Ma famille et ma communauté représentent tout pour moi. M’aimeront-ils toujours si je ne reste pas ? Malheureusement, je ne sais pas. Tout ce que je peux faire, c’est faire des pas dans la direction qui attire mon cœur dans la direction.
Tout d’abord, je retournerai en Corée. Et quand je le reverrai, je le saurai.
Quand j’ai atterri à l’aéroport, il attendait. Mes entrailles sont écrasées et je ne peux pas respirer.
Je lui ai dit qu’il voulait rompre la bénédiction. J’étais silencieux lorsqu’il a répondu : « Alors je me suiciderai. » J’ai l’impression d’être un monstre. Mais est-ce qu’il me veut pour moi, ou parce qu’ils disent que c’est moi ? Je suis en colère que l’organisation de l’Église puisse pousser les gens à de tels extrêmes.
De retour à la maison, mes parents étaient prêts à me jeter hors de la maison lorsqu’ils ont découvert ce que je faisais. Nous ne savons pas quelles en seront les conséquences. Mais cette fois, je n’allais pas laisser ma peur changer ce que mon instinct me disait. Si chacune de mes actions est conforme à ce que je crois être juste, comment puis-je être puni en fin de compte ?
Aucun de nous n’avait la moindre idée de l’endroit où j’allais. Pourtant, je n’abandonnerai pas moi-même, ni la possibilité d’un (vrai) amour. J’ai donc choisi de continuer à marcher seul.

Mon mari a finalement évolué et a trouvé l’amour avec quelqu’un d’autre. Un ami important est resté avec moi. Mes parents ne m’ont jamais mis à la porte. “Tout ce que nous voulons, c’est que tu sois heureux”, ont-ils dit après avoir vu à quel point j’étais en désordre.
Il s’avère que m’écouter est ce qui me rend heureux au final. Après avoir quitté l’Église de l’Unification, je me suis concentré sur mon véritable amour : la musique.
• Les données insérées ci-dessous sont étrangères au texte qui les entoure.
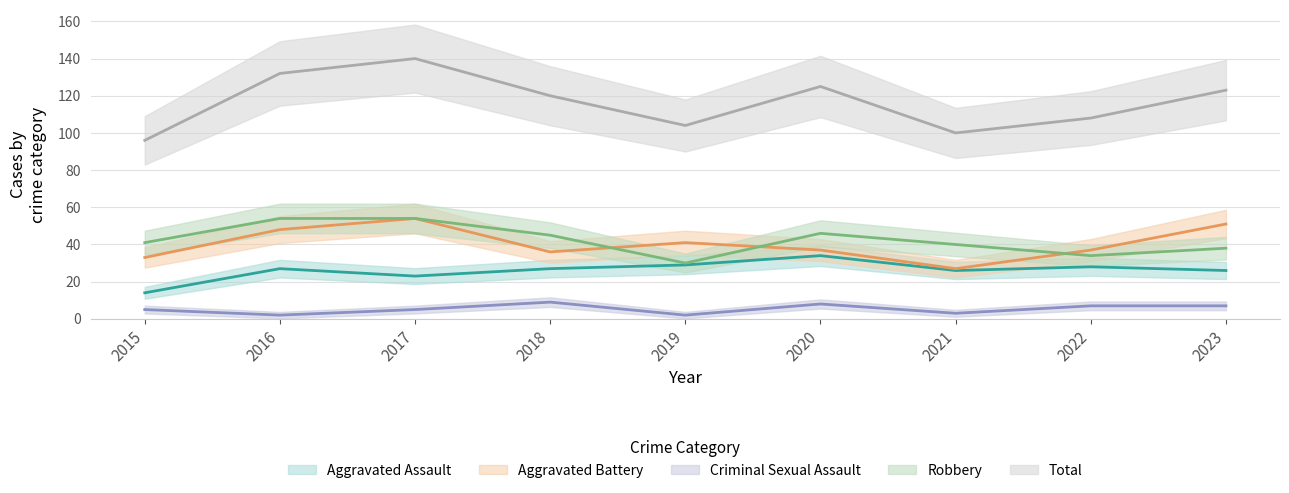

How many data points in Aggravated Assault are above 27?

3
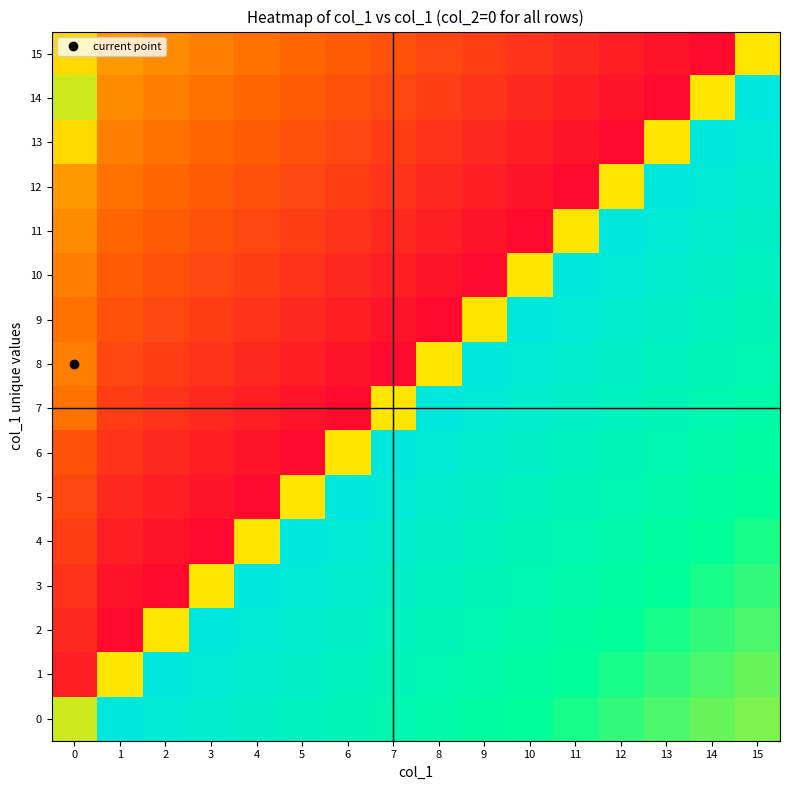

How many distinct data groups are displayed?

16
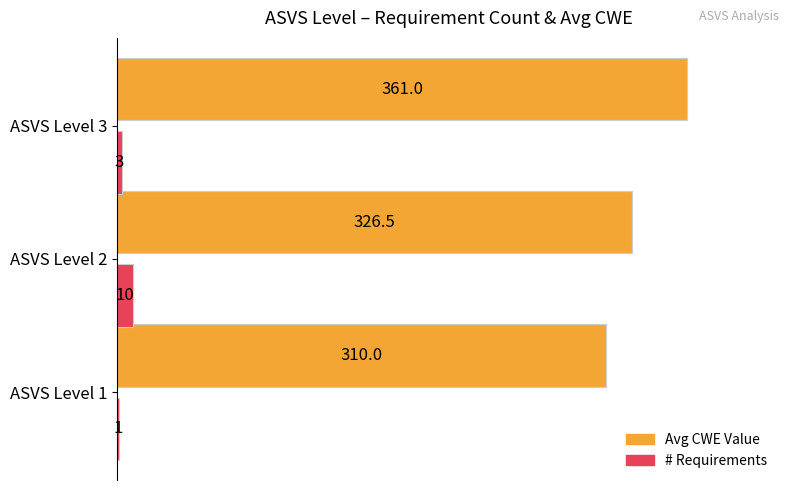

What is the total value across all series at ASVS Level 1?

311.0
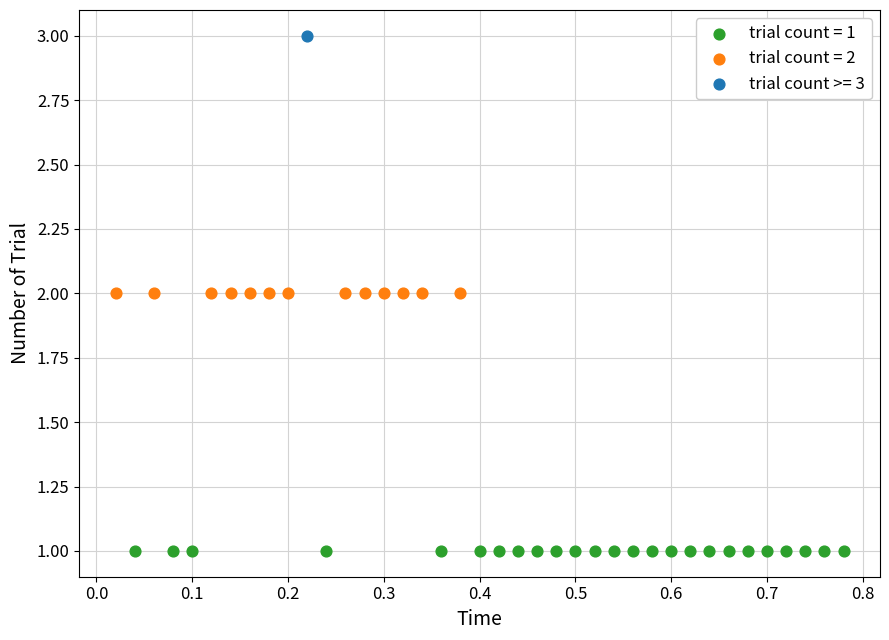

What are all the series names shown in the legend?

trial count = 1, trial count = 2, trial count >= 3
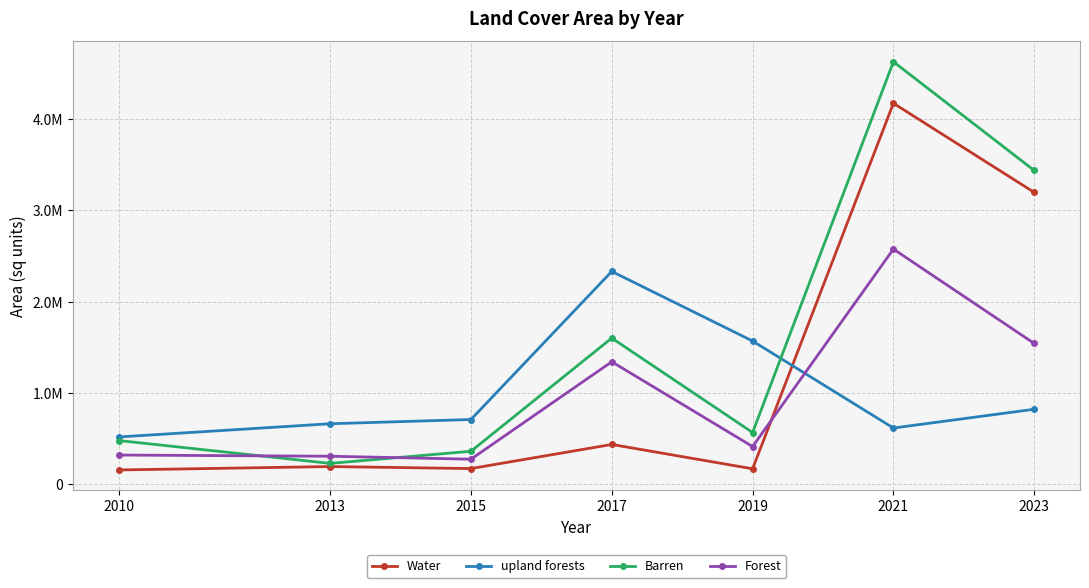

What are all the series names shown in the legend?

Water, upland forests, Barren, Forest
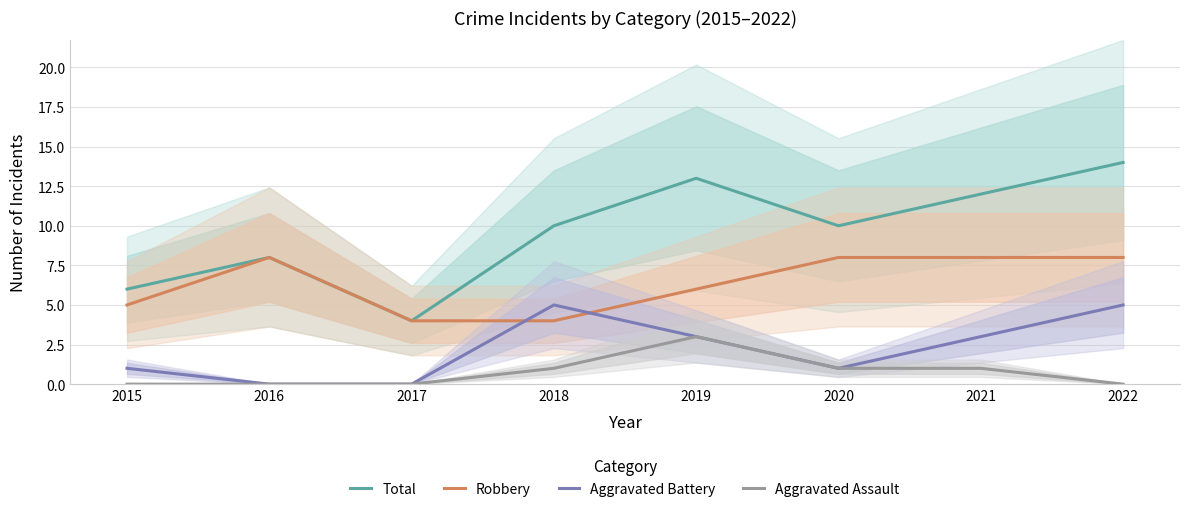

In Robbery, how many points are higher than both neighbors (excluding endpoints)?

1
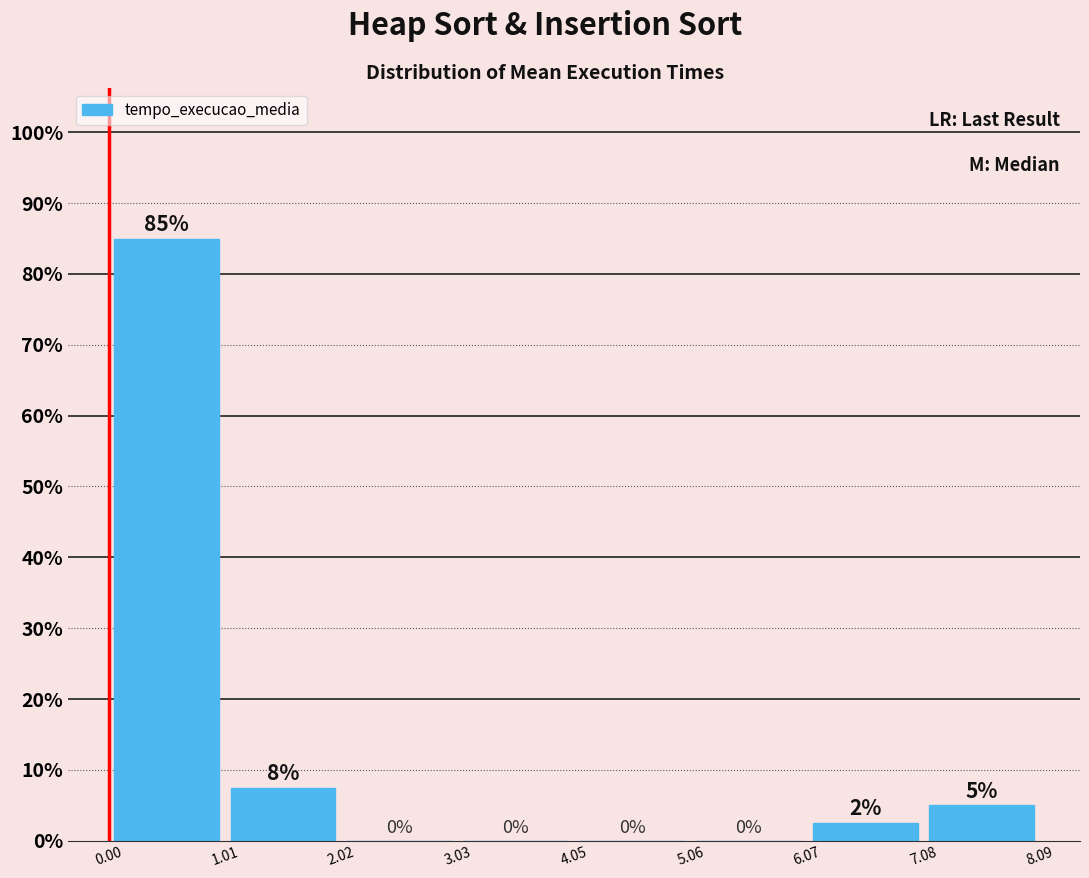

Which range on the x-axis has the tallest bar?

0.00 to 1.01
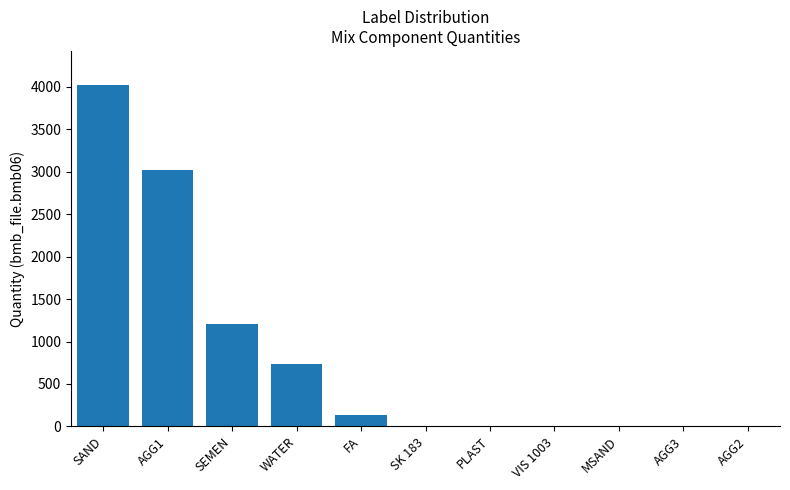

Between SEMEN and SAND, which is larger?

SAND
Un soir, alors que je chantais au mariage d’un ami, un bel homme aux yeux bleus les plus gentils écoutait le public. Six ans plus tard, j’ai prononcé mes vœux à l’homme que j’avais choisi, debout à mes côtés dans la chair.
Kiyomi Hawley est une musicienne et écrivaine new-yorkaise qui travaille sur un livre sur la sortie de l’Église de l’Unification.
Tous les points de vue exprimés dans cet article sont ceux de l’auteur.